On this day in 1856 in Kansas, a gang of seven abolitionists paid an unexpected visit to the home of militant pro-slavery advocate James Doyle. Doyle and two of his sons were ordered outside, whereupon the posse executed the three men while the leader of the gang watched on, as if in a trance. Before the night was through, two more members of the pro-slavery “Law and Order Party” were brutally killed – their sword-hacked bodies left on the muddy banks of Pottawatomie Creek. The Pottawatomie killings would provoke fear and reprisals, pushing America one step closer to a showdown on the emotive, divisive issue of slavery. And that was precisely the intention. John Brown – staunch abolitionist, freedom fighter and agent of the Lord – had struck.
Just three days earlier, pro-slavery forces had sacked, attacked and burned the anti-slavery town of Lawrence, Kansas, killing six people. By murdering only five in retribution, Brown said they hadn’t quite evened the score. The two attacks were symptomatic of what became known as “Bleeding Kansas” – a proxy war between Northerners and Southerners set into motion by the Custeristic Kansas-Nebraska Act of 1854, allowing settlers to put it to a vote and decide for themselves whether these new states would be “free” or “slave”. Free-soil and proslavery forces intent on deciding the outcome poured into Kansas, and the area erupted in violence. It was in this volatile milieu that 55-year-old devout Calvinist John Brown arrived from New York at his sons’ request. The Brown boys had written to their father that the Free-Soilers urgently needed “arms more than bread. Now we want you to get for us these arms.” John Brown could hardly refuse. To him, slavery was an unmitigated evil, and by God’s will, he had been put on earth to eradicate it. Appalled that not one abolitionist had dared raise a gun during the Sacking of Lawrence, Brown resolved to act. He took a small group of men under his command and told them to prepare for a “secret mission.” A few nights later, they marched out towards Pottawatomie Creek.

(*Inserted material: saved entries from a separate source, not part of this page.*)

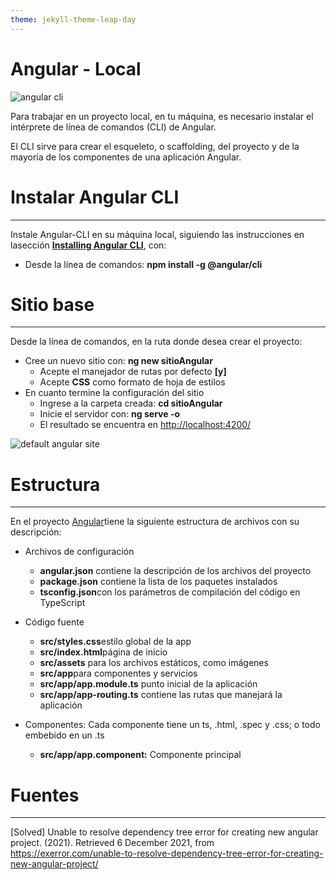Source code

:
 ```yaml
---
theme: jekyll-theme-leap-day
---
```


Angular - Local
===============

![angular cli](https://www.programaenlinea.net/wp-content/uploads/2018/06/angular-cli.jpg)

Para trabajar en un proyecto local, en tu máquina, es necesario instalar el intérprete de línea de comandos (CLI) de Angular.

El CLI sirve para crear el esqueleto, o scaffolding, del proyecto y de la mayoría de los componentes de una aplicación Angular.

Instalar Angular CLI
====================

* * *

Instale Angular-CLI en su máquina local, siguiendo las instrucciones en lasección [**Installing Angular CLI**](https://angular.io/cli#installing-angular-cli), con:  
  

*   Desde la línea de comandos: **npm install -g @angular/cli**

Sitio base
==========

* * *

Desde la línea de comandos, en la ruta donde desea crear el proyecto:

* Cree un nuevo sitio con: **ng new sitioAngular**
    + Acepte el manejador de rutas por defecto **\[y\]**
    + Acepte **CSS** como formato de hoja de estilos
* En cuanto termine la configuración del sitio
    + Ingrese a la carpeta creada: **cd sitioAngular**
    + Inicie el servidor con: **ng serve -o**
    + El resultado se encuentra en [http://localhost:4200/](http://localhost:4200/)

![default angular site](https://i.stack.imgur.com/2DZqQ.png)

Estructura
==========

* * *

En el proyecto [Angular](https://stackblitz.com/edit/angular-ivy-vc9vjy?file=src/app/app.component.ts)tiene la siguiente estructura de archivos con su descripción:  
  

* Archivos de configuración
    + **angular.json** contiene la descripción de los archivos del proyecto
    + **package.json** contiene la lista de los paquetes instalados
    + **tsconfig.json**con los parámetros de compilación del código en TypeScript  
          
* Código fuente
    + **src/styles.css**estilo global de la app
    + **src/index.html**página de inicio
    + **src/assets** para los archivos estáticos, como imágenes
    + **src/app**para componentes y servicios
    + **src/app/app.module.ts** punto inicial de la aplicación
    + **src/app/app-routing.ts** contiene las rutas que manejará la aplicación
* Componentes: Cada componente tiene un ts, .html, .spec y .css; o todo embebido en un .ts  
    + **src/app/app.component:** Componente principal


Fuentes
=======

* * *

\[Solved\] Unable to resolve dependency tree error for creating new angular project. (2021). Retrieved 6 December 2021, from https://exerror.com/unable-to-resolve-dependency-tree-error-for-creating-new-angular-project/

Brown had been determined to “strike terror in the hearts of pro-slavery people,” and so he did. Pottawatomie signified an escalation in the tensions between the Free-Soilers and Border Ruffians, and during the next three months at least two hundred more men died in Bleeding Kansas. A massive manhunt for the murderers was launched, and one of Brown’s sons was killed while two others were beaten to within an inch of their lives. But Brown himself somehow, miraculously, evaded capture. That winter, seemingly under a cloak of invisibility, he evangelically led fugitive slaves out of Kansas on a Moses-like march to the safety of Canada. As word of his crusade spread, the impudence of this cold-blooded murderer enraged Southerners while those in the North saw him as a mythical avenging angel.

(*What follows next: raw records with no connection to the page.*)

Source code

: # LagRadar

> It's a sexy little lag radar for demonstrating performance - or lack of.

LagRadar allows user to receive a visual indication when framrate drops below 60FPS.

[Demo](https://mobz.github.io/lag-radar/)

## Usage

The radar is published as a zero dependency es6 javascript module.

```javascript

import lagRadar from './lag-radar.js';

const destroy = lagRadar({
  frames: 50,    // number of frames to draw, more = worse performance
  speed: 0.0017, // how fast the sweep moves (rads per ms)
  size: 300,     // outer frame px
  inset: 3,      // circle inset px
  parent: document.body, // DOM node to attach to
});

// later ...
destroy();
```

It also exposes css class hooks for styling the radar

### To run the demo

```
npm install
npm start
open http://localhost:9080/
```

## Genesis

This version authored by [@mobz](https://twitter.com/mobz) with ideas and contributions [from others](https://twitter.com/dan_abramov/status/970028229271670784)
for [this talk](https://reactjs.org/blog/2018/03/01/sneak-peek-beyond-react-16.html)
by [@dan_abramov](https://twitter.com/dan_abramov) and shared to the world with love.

Pottawatomie was but the first battle in John Brown’s Holy War. Three years later, in an act of revolutionary vision and unbridled audacity, John Brown attempted to seize the federal armory, distribute the arsenal amongst slaves and ignite a rebellion that would – once and for all – eradicate the nefarious institution of slavery. It didn’t work out quite as he’d planned. For his actions, John Brown was hanged. His one-man Holy War might have failed – but by his words, deeds and martyrdom, Brown sparked another war. As Frederick Douglass said, “If John Brown did not end the war that ended slavery, he did, at least, begin the war that ended slavery.”